"Women Don't Belong on Ships!"
Reminiscences
Natalie O'Brien Jones
one of the first women to serve in the Navy as a WAVE
December 13, 1994
Interviewer: Linda Bell
The women's branch of the Navy, the WAVES or
"Women Accepted for Volunteer Emergency
Service," was just one month old when Natalie
O'Brien found herself being sworn in on August 31, l942.
A Brooklyn-born, convent-educated new college graduate,
she'd been working as a secretary for a shipbuilding
firm. She had joked she wouldn't join the WACS because
she didn't look good in khaki but would join if the Navy
enlisted women. Like everyone in the office, she was very
patriotic; but part of her motivation for joining was
that $150 a month was good pay for a woman, and
graduating from college in 1939 had left her in debt. The
Navy wanted women with mathematics ability to train in
cryptography so as to free men for sea duty, and math had
been her major. Still, as she was being sworn in she
thought, "My God, what am I doing?" After
training at Smith college, she reported to duty in Miami
on January 20, 1943, in her new WAVE uniform, which she
felt was very attractive. She was the first WAVE officer
to take over from a male officer. Eventually the entire
communications department was run by women, with male
officers only on temporary duty waiting for assignment to
ships. At that time, the women officers could not be
stationed outside the continental United States and never
be aboard ship. She never experienced or learned of any
harassment. "Men did not use vulgar language in
front of women. . . There were a few hard-core enlisted
men . . . who really didn't like the WAVES; but on the
whole . . . they treated us like ladies." "I
can't speak for the WACS; they were overseas. . . a lot
farther into the battlefield than we ever were . . .
nowadays there seems to be so much friction, so much
antagonism between the men and the women. The world was a
totally different place in those days." She still
doesn't believe women belong on board ships or even in
the military academies because it makes for problems
"with the birds and the bees."
She found her three and a half years in the Navy
fascinating. "I loved doing the code work. It is
very interesting to decipher codes. They used to tell us
at training, 'Communications can not win a war, but
communications can lose a war.'" She still remembers
her one vital error in assigning the wrong day's code to
a warning to merchant ships about a submarine.
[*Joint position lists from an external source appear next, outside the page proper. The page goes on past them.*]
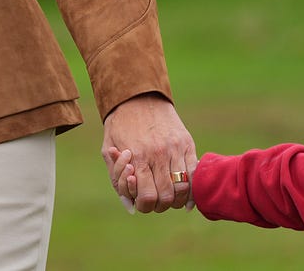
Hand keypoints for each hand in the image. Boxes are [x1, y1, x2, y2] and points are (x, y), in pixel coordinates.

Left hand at [101, 93, 195, 212]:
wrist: (138, 96)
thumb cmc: (120, 124)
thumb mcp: (108, 146)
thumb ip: (116, 176)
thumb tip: (129, 206)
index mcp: (137, 156)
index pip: (147, 196)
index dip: (145, 206)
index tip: (142, 203)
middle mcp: (158, 154)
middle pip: (167, 196)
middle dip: (161, 205)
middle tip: (156, 202)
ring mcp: (175, 149)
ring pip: (184, 188)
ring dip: (178, 200)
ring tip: (170, 198)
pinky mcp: (188, 144)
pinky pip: (196, 173)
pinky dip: (193, 190)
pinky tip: (187, 197)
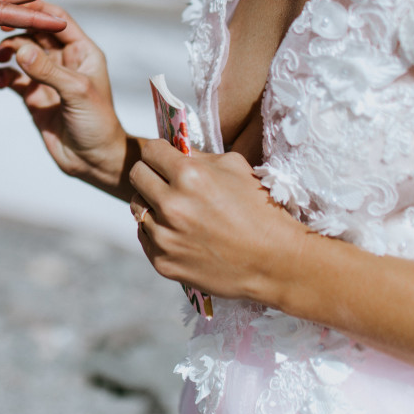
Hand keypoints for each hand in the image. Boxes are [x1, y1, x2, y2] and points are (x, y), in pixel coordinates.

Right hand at [0, 2, 133, 195]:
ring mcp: (47, 78)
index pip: (57, 20)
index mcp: (82, 51)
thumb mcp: (76, 92)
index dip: (36, 10)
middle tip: (0, 34)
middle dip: (17, 31)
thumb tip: (20, 48)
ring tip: (2, 60)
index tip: (13, 7)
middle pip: (35, 32)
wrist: (93, 162)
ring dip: (8, 52)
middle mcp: (64, 60)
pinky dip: (3, 75)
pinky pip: (12, 77)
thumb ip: (47, 70)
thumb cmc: (98, 124)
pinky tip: (1, 83)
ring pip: (21, 53)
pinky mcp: (33, 96)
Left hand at [129, 137, 307, 303]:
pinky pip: (145, 236)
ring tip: (176, 210)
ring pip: (138, 207)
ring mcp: (165, 236)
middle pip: (137, 175)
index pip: (151, 151)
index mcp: (190, 175)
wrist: (276, 262)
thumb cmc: (261, 211)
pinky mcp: (163, 262)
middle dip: (151, 173)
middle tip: (166, 181)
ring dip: (152, 204)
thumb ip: (200, 156)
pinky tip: (179, 232)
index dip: (160, 152)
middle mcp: (172, 205)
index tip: (166, 158)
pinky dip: (157, 231)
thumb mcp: (236, 168)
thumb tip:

Fortunately there wasn't any submarine, but she felt
guilty for having made a potentially fatal error. The
young WAVE got orders to go to Hawaii in the summer of
1945. The war in Europe was over and the Japanese
surrendered after the A-bomb was dropped on Hiroshima. No
new WAVES were scheduled to Hawaii, but Natalie worked
the code room of the naval base in Pearl Harbor until
March of 1946. She was there for V-J Day and remembers
riding in a truck down Kalakaua Avenue to celebrate the
end of the war. She left the Navy to work as a civilian
code worker for General MacArthur in Japan. She and the
other civilian women lived in a hotel. She recalls
MacArthur "making an entrance" every day in his
limousine. She felt he "played God" and was
perfect for the emperor-worshipping Japanese because
"they respect that type." "He played it to
the hilt."
Surprisingly, Natalie felt little discomfort at being
an American woman in Japan, and even made a visit to
Hiroshima 15 months after the bombing. She said the
Japanese could not have been nicer, helping her with her
camera. They toured the epicenter with a Jesuit priest
and saw very little had been rebuilt, except a Catholic
church and a house. The people there seemed to be
healthy. She did not feel any sense of responsibility as
an American. She met many Americans who had expected to
be part of the invasion and likely to die. "I feel
like Harry Truman who they said never looked back. I
never look back either."
In 1950 when she was 31, she married a Canadian she
had met years earlier while stationed in Miami. He'd
looked her up after the war. He became an American
citizen and they raised their family, mostly in New
Jersey and New York states, making many visits to Hawaii,
her favorite place. She was widowed in l989 and soon
after moved to Ft. Collins to be near her children.